Input records ::
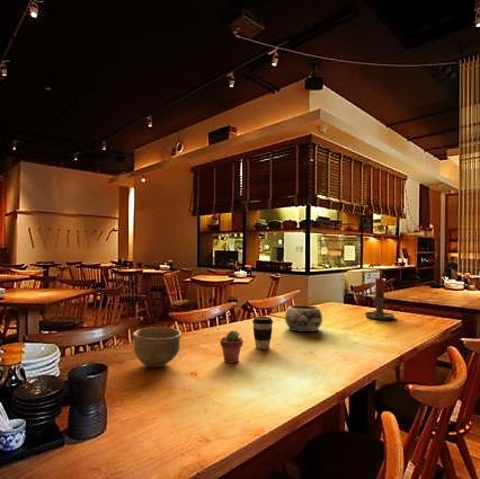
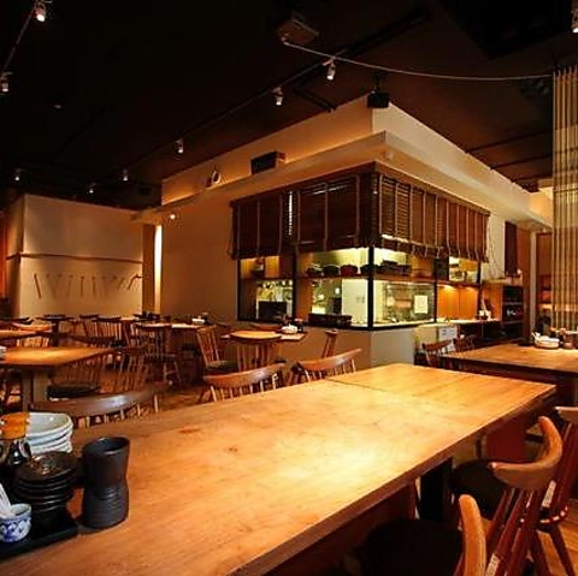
- decorative bowl [284,304,323,333]
- potted succulent [219,329,244,364]
- candle holder [364,277,396,320]
- bowl [132,326,182,368]
- coffee cup [252,316,274,350]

Problem description ::
An exact repeat of the listing above, pictures excluded, is the answer.

Result ::
- decorative bowl [284,304,323,333]
- potted succulent [219,329,244,364]
- candle holder [364,277,396,320]
- bowl [132,326,182,368]
- coffee cup [252,316,274,350]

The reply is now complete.